Situated in close proximity, but slightly off the path to Tatton’s Choragic Monument, Jamie Shovlin’s Rough Cut/Cut Rough (Hiker Meat) sound installation is presented in an isolated wood cabin that emanates strange slasher movie sounds. The wood cabin immediately conjures a horror film scenario, and as the structure is approached, loud, ghastly sounds intensify with flickering lights suggesting something is taking, or about to take, place. Shovlin is interested in tensions between truth and fiction, reality and invention. This piece loosely draws reference from an old historic tradition of Tatton, whereby an old hermit who lived on the grounds entertained guests by scaring them as they explored the grounds after banqueting in the mansion. Shovlin wants the viewer to ponder ‘the natural’, a site of beauty and calm that is easily understood as one that can be terrifying as places such as this sometimes are.

Painter, Fiona Curran’s This time next year things are going to be different is an ambitious sculptural project as the artist had never worked in three-dimensional form prior to this commission. This colourful, abstract, collapsing tree house is aesthetically pleasing on first encounter and certainly one that is resonant with its garden surrounding. Its hues of blues, green and red have an immediacy with the flowers below, but interestingly the sculpture also comments on issues of sustainability as is a result of a collaborative project with Ashton Hayes, a local community aiming to become the UK’s first carbon natural community, which will receive Curran’s work as a resource centre after the biennial.

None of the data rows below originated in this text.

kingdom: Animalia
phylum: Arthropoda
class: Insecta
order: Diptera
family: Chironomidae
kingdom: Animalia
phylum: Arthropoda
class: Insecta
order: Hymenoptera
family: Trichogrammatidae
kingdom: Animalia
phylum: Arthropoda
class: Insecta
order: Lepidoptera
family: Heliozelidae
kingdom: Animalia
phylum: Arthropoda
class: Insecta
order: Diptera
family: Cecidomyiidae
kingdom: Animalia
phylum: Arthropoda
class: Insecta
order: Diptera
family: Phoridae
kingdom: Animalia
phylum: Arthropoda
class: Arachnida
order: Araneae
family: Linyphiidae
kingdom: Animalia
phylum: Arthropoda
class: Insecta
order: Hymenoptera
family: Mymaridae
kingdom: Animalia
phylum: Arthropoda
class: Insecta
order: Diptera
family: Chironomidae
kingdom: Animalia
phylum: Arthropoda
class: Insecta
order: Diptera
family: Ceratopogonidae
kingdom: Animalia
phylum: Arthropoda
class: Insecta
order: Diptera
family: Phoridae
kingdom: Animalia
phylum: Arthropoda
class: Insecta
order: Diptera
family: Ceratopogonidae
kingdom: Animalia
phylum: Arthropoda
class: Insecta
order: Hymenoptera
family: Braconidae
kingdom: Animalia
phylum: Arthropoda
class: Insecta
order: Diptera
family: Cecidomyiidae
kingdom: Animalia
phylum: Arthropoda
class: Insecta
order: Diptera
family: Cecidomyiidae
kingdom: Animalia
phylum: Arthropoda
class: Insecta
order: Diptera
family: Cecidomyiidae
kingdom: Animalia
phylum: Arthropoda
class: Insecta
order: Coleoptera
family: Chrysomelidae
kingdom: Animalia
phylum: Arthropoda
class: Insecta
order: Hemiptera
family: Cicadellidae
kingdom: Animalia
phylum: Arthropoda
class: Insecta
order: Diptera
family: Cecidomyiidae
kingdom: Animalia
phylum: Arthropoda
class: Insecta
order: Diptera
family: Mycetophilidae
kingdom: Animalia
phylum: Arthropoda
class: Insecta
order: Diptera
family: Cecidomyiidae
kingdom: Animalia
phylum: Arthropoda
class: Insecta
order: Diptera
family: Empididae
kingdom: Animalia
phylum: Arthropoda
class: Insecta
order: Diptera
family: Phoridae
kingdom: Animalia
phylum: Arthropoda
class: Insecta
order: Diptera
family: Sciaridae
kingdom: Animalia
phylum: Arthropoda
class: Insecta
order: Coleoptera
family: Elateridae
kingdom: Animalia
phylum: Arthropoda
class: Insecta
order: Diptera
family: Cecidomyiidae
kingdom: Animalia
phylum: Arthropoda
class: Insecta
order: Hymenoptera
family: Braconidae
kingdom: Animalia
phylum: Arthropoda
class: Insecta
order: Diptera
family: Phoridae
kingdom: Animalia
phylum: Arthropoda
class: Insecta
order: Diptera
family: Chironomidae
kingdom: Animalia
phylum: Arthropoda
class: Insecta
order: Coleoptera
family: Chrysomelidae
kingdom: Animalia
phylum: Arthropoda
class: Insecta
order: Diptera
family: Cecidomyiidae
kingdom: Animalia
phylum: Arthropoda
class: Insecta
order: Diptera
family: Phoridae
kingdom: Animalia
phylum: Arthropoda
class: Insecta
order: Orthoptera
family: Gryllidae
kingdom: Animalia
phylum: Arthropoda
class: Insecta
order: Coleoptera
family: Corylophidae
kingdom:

Further presentations by Jimmie Durham include an assemblage of leaking drums. Spring Fever is particularly resonant in light of the recent BP oil crisis, although this piece preceded the disaster. Durham’s well-documented relationship to petroleum stems from his Cherokee roots and the displacement of Native Americans in the plight for oil excavation.

The Last Lord by Berlin based Swedish artist, Annika Eriksson, juxtaposes films by the Eriksson and footage from films made by Maurice Egerton housed in the infamous The Smallest Cinema in the World, which was originally commissioned by UP Projects as part of Portavillion 2008 in London’s Regent Park. It’s often hard to separate where new and old footage converge, but as one watches the last lord, it poignantly links with Tatton’s transition from private home to public space.

Ryan Gander’s investigation into forgery, fakes and collecting habits is an extensive project encompassing the estate’s arboretum, general manager’s office, mansion, stable yard gift shop and garden shop. The 4th Baron Egerton’s 16 Plumed Bird of Paradise, a fake specimen is on display through the window of the general manager’s office with other works deemed unfit for display. The project as a whole, including postcards in the gift shop, chutney labels in the garden shop, sculptural remains on the grounds, and a forgotten photograph in the mansion, is suggestive of how we deal with the realisation that a precious artefact is in fact a fake, further commenting on ideas of celebrated and reappropriated identities.

The biennial also hosts weekend events, which include performances by David Burrows & Simon O’Sullivan, which deal with the use of foreign, alien objects as identity locators. In one such performance, Marcia Farquhar rides a life-size rocking horse discussing the role of the horse in the English psyche and the place of the young female writer throughout history.

Tatton Park Biennial is unique for its consistent and continuous curatorial strategy, encouraged by return of the same curators for three concurrent biennials, as well as offering a world-class presentation of contemporary art in rural Cheshire.

The presentation of works of such monumental scale in a site that presents challenges in terms of location, flexibility and use of space, ambitiously puts this biennial on par with venues such as Yorkshire Sculpture Park and The Henry Moore Foundation, Perry Green.